The shutdown served as a reminder of “what’s at stake” for America’s public lands, Jewell told a group Thursday at the National Press Club, where she highlighted the importance of a conservation legacy amid budget cuts, tensions between development and conservation, and climate change.

“Do we want a legacy of shortsighted funding and partisan gridlock that we’ve witnessed in Congress over the last few years?” Jewell asked. “I don’t think so.”

She called on Congress to pass a budget that does not cut funding to the Park Service, and to protect more public lands as national parks or wilderness areas, something it has not done since 2010.

“Our public lands are important in so many ways,” Jewell said. “They drive our economies, but they also drive things that fill the soul and help define who we are as a nation.”

But to leave such a legacy, she said, the administration needs to focus on engaging younger Americans, especially millennials, the people aged 18 to 33. That generation is the largest and most diverse in history, she said, but it is also the most urban.

“Research also shows that this generation cares deeply about the planet and wants to make a difference in their careers,” Jewell said, “yet they have grown up being more disconnected from the natural world than ever before.”

A third of Interior’s workforce of 70,000 people is eligible to retire in the next five years, Jewell said. “What happens when we have a generation who has had little connection to our nation’s public lands, yet they’re suddenly in charge of taking care of them?” she asked.
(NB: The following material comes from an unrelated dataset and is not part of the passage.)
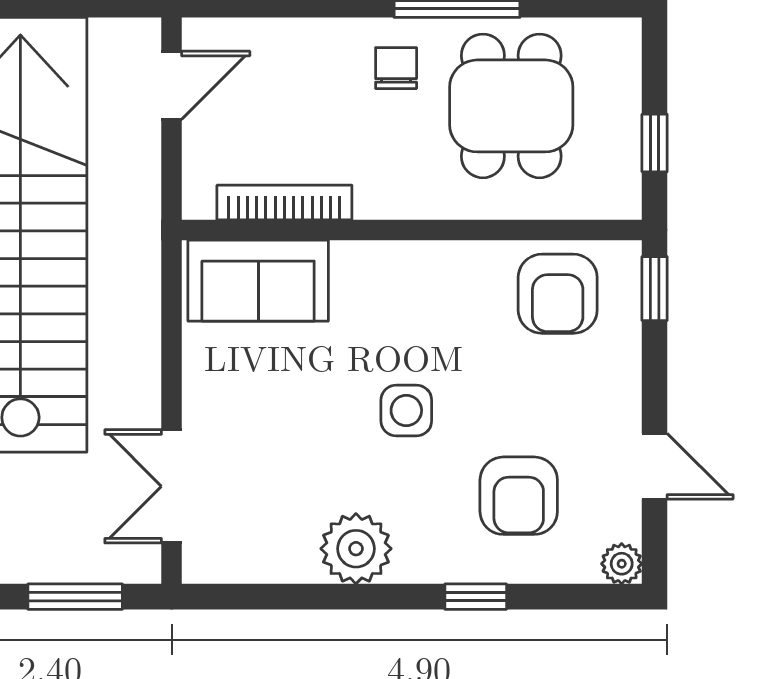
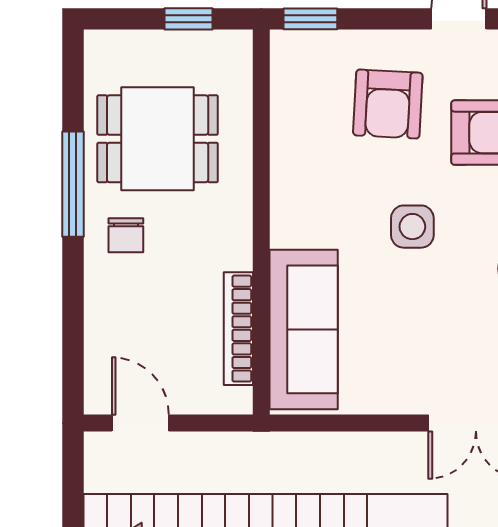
chair: (396, 68) -> (126, 235), turned -90
sofa: (258, 281) -> (304, 329), width x1.36
armchair: (558, 294) -> (388, 104), moved, turned 93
She said the Interior Department plans to create 100,000 jobs and training opportunities over the next four years for young people, at a time when entry-level jobs have been severely affected by the sequester cuts, and many young people are entering a workforce where jobs are hard to find.

The new initiative will be funded by working with schools and communities, as well as corporate and nonprofit organizations, to raise the $20 million needed while the department faces budget pressures elsewhere.

In terms of Interior’s development efforts, Jewell reiterated the administration’s focus on developing renewable energy on public lands, and on developing “in the right ways and in the right places.”

She said a “balanced” approach is important in places like Alaska or the Bakken region of North Dakota, where a large amount of oil is available under federal lands.